All participants will begin the study treatment sequentially, with time allowed
before dosing the following participant. Study participation will continue
until 28 days (4 weeks) after the last dose of the study drug. For each
individual, study participation will be a total of 20 weeks (140 days),
consisting of:
• 4-week (28 days) lead-in period to obtain a stable baseline measurement of
ALS/MND-related oxidative stress markers (IL-6, MDA, and 8-OHdG), clinical
markers of disease (ALSFRS-R and SVC), and to assess that measured energy
expenditure is >=110% of predicted resting energy expenditure.
• 12-week (84 days) on-treatment phase, when patients will receive
trimetazidine. Patients will visit the clinic at 6-week intervals, during which
we will obtain a blood sample to measure the pharmacodynamic response. We will
also collect information regarding the rate of disease progression (i.e.

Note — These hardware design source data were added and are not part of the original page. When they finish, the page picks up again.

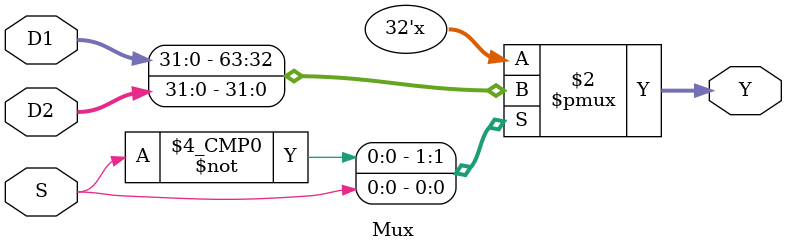
<source format=v>
`timescale 1ns / 1ps

module Mux (
    input S,
    input [31:0] D1,   //Declaring variables as inputs and outputs in module
    input [31:0] D2,
    output reg [31:0] Y);
    
    always @ (*)
    begin
    case(S)
    1'b0 : Y = D1;
    1'b1 : Y = D2;
    default: Y = 32'hXXXXXXXX;
    endcase
    end
endmodule
</source>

ALSFRS-R and SVC) and perform assessments to evaluate alterations in energy
expenditure. At weeks 3 and 9, we will conduct a teleconference with patients
to collect information on concomitant treatments, implement the ALSFRS-R, and
inquire about AEs/SAEs.
• 4-week (28 days) wash-out with a close-out visit planned for 28 days after
the last dose of the study drug.
AEs and SAEs will be collected and recorded throughout the entire trial
duration (140 days ± 3 days). Here, study weeks are defined as consecutive
calendar weeks, with Study Week 1 beginning from the start time of the first
day of study drug administration.

Trimetazidine is an anti-ischemic agent that is used in the treatment of
coronary artery disease. Trimetazidine has not been shown to exert any effect
on coronary flow, contractility, blood pressure, or heart rate (HR). Moreover,
it has no significant negative inotropic or vasodilatory properties, either at
rest or during exercise.
Trimetazidine is available on the market as the 20 mg immediate-release (IR)

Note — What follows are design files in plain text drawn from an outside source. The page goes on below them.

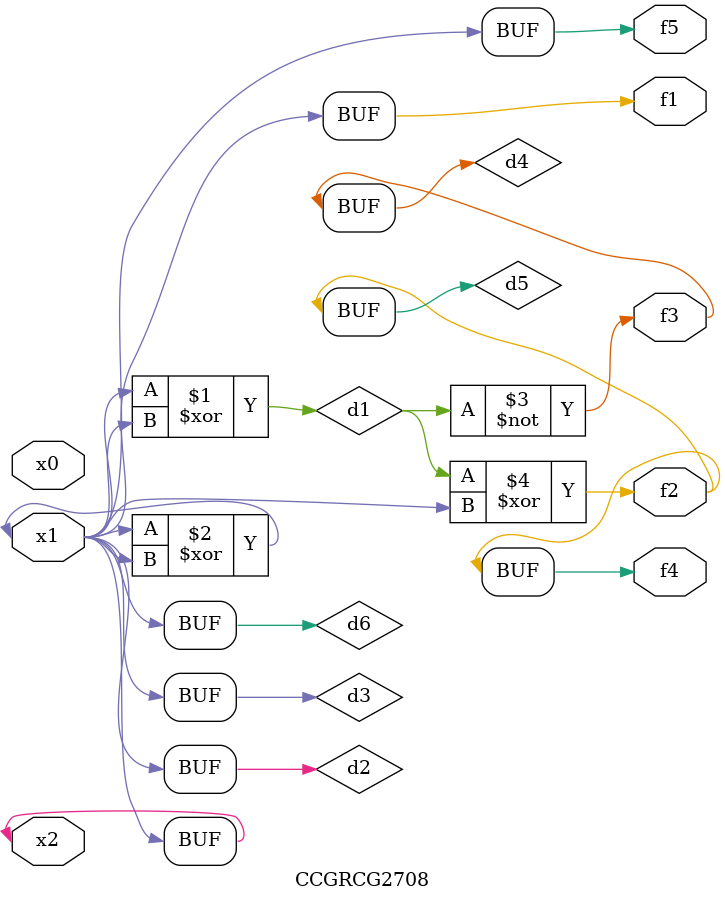
<source format=v>
module CCGRCG2708(
	input x0, x1, x2,
	output f1, f2, f3, f4, f5
);

	wire d1, d2, d3, d4, d5, d6;

	xor (d1, x1, x2);
	buf (d2, x1, x2);
	xor (d3, x1, x2);
	nor (d4, d1);
	xor (d5, d1, d2);
	buf (d6, d2, d3);
	assign f1 = d6;
	assign f2 = d5;
	assign f3 = d4;
	assign f4 = d5;
	assign f5 = d6;
endmodule

</source>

tablets and the 35 mg modified release (MR) tablets. The 20 mg IR tablets are
administered 3 times a day, while the 35 mg MR tablets are administered twice a
day.
Trimetazidine MR tablets are orally bioavailable and the drug is rapidly
absorbed from the intestinal tract. Trimetazidine has been shown to be safe and
tolerable for long-term exposure in patients with chronic heart failure. Most
importantly, trimetazidine significantly reduced energy expenditure in patients
with chronic heart failure, and reduced the expression of oxidative (i.e.

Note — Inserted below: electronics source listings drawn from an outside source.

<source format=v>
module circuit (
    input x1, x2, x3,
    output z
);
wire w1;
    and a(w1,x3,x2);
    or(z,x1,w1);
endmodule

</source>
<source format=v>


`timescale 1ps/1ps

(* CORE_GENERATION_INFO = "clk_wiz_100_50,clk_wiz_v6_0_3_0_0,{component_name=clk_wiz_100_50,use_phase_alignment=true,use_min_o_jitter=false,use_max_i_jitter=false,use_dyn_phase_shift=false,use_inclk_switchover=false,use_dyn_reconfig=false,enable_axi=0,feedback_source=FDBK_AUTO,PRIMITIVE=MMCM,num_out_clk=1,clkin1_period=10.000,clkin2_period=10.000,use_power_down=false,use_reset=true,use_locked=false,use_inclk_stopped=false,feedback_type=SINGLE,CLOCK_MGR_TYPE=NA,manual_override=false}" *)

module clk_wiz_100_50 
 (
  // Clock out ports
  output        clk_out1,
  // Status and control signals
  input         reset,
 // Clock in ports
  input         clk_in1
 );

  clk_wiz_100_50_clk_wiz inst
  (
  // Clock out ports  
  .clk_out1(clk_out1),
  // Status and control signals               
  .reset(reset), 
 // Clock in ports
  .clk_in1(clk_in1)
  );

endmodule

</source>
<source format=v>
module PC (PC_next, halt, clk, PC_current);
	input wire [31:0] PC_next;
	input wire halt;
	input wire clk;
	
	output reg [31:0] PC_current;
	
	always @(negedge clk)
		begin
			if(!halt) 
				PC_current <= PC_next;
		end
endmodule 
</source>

metabolic) stress markers that arise from the degradation of lipids
(malondialdehyde (MDA) and 8-hydroxy-2*-deoxyguanosine (8-OHdG)) and
pro-inflammatory cytokines/adipokines (IL-6). These are crucial oxidative
stress markers known to be increased in ALS/MND patients and potentially
associated with disease progression. Given the compelling evidence for the
associations between oxidative stress, increased energy expenditure
(hypermetabolism) and ALS/MND, trimetazidine may positively affect disease
progression in patients with ALS/MND.

The energy metabolism and body composition are assessed using non-invasive
methods such as respiratory calorimetry and air-displacement plethysmography
(BodPod). Safety blood products will be determined by venous blood tests with a
minimal risk of complications. Participants are required to visit the hospital
5 times in 20 weeks, each visit will take place in the morning after an
overnight fasting.

All participants will receive trimetazidine 35mg (slow-release) twice a day
(TID). Trimetazidine is a registered treatment for angina pectoris by the
European Medicines Agency (EMA). Side-effects and pharmacological effect are
known. So far we know, it is the first time trimetazidine will be studies in
patients with ALS. We will study the effect of trimetazidine in patients with
ALS. As the side effects will be monitored and are mainly mild, the hypothesis
is that trimetazidine will be well tolerated. As ALS is a fatal, uncurable
disease, the risk-benefit will be clinical equipoise.